» **READING PASSAGE**:
····················

Over the past decade-and-a-half a variety of social-networking sites have risen only to fall shortly thereafter. Friendster is shorthand for this cycle but it’s not alone: Geocities, SixDegrees, MySpace, and LiveJournal followed similar trajectories. After a period of dominance, their empires ended with the barbarians at the gates. Some of those communities still exist today, but in diminished incarnations.
One site has defied this pattern: Facebook. Standing head-and-shoulders above every other social-networking site by pretty much every metric, Facebook now defines the genre. Even the words “social networking” seem less descriptive of the activity they represent than a synonym of that singular brand.
In the early years of Facebook it seemed that it too would someday end up like Friendster, a period piece that we would forever associate with a particular time in the Internet’s history. But something has changed. Has Facebook’s scale reached a Gladwellian tipping point of no return? Is it time to revise the assumption that another network will someday rise in Facebook’s place? Is Facebook here to stay?

····················

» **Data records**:
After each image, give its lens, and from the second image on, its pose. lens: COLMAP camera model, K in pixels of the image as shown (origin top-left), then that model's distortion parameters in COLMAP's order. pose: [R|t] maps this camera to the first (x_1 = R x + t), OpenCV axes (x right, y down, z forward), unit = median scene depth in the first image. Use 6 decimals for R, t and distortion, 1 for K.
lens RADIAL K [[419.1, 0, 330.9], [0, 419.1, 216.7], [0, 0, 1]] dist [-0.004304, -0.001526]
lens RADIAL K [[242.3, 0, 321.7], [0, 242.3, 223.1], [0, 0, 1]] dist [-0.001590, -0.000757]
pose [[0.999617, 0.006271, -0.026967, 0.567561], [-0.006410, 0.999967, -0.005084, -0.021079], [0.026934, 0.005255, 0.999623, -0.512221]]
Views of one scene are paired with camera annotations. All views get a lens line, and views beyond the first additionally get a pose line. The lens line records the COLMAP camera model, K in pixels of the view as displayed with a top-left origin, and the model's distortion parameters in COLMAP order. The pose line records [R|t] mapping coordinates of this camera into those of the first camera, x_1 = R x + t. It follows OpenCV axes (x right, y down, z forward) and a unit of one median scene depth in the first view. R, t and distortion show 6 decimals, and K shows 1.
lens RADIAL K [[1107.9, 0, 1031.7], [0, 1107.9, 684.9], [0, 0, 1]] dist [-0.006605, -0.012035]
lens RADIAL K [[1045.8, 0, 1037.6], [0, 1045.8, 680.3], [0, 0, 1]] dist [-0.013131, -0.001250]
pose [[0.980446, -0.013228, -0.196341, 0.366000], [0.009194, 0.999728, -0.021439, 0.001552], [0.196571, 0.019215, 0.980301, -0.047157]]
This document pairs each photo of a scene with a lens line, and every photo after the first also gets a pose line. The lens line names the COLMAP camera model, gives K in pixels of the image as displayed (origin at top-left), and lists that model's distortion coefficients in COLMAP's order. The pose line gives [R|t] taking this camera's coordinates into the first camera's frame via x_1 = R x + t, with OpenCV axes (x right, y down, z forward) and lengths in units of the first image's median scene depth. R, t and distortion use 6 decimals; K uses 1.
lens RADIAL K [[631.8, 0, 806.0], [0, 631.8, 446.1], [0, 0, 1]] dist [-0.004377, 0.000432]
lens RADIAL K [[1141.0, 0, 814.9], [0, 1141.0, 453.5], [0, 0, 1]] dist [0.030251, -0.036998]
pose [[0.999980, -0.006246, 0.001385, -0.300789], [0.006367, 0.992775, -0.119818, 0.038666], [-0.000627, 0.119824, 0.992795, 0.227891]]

····················

» **EXERCISE TASKS**:
a) According to the passage on social-networking sites, which sites followed trajectories similar to Friendster's?
b) In the passage on social-networking sites, rewrite the paragraph beginning "One site has defied this pattern" more briefly, keeping its main facts.
c) Pick up the passage on social-networking sites after its final sentence and continue it.
These records come from a separate source, not from the passage on social-networking sites.

» **EXERCISE ANSWERS**:
a) Geocities, SixDegrees, MySpace, and LiveJournal.

b) Facebook has broken this pattern. It leads every other social-networking site on nearly every measure and now defines the genre, so much that "social networking" has become almost a synonym for the brand.

c)
Of course, making these sorts of predictions is a parlor game: Almost any prediction you make rests on analogies no one can be sure are relevant, or impressions of the future no one can test. Nevertheless, curiosity impels an effort.
Facebook may be forever for a few reasons, only one of which is the sheer number of people — 140 million Americans — on the site. That’s a much larger percentage of Internet users than any other site has attained, as you can see in the chart above. And it’s not simply the size of Facebook that matters, but who Facebook has reached. It’s no longer the early adopters or even the second- or third-wave joiners. Facebook is now an Internet home to some very late adopters — such the people who have not and will not leave Yahoo!, AOL, and Hotmail for Google’s web services, and many of the Internet’s 65-and-older population, who now make up 6 percent of Facebookers. These people matter to the site’s staying power more than the early adopters for a simple reason: If a new site comes along, sure, I’ll check it out. But if I want to be in a social network with my mom, my aunts and uncles, some professors from college, Facebook is going to continue to be the place where I can find them.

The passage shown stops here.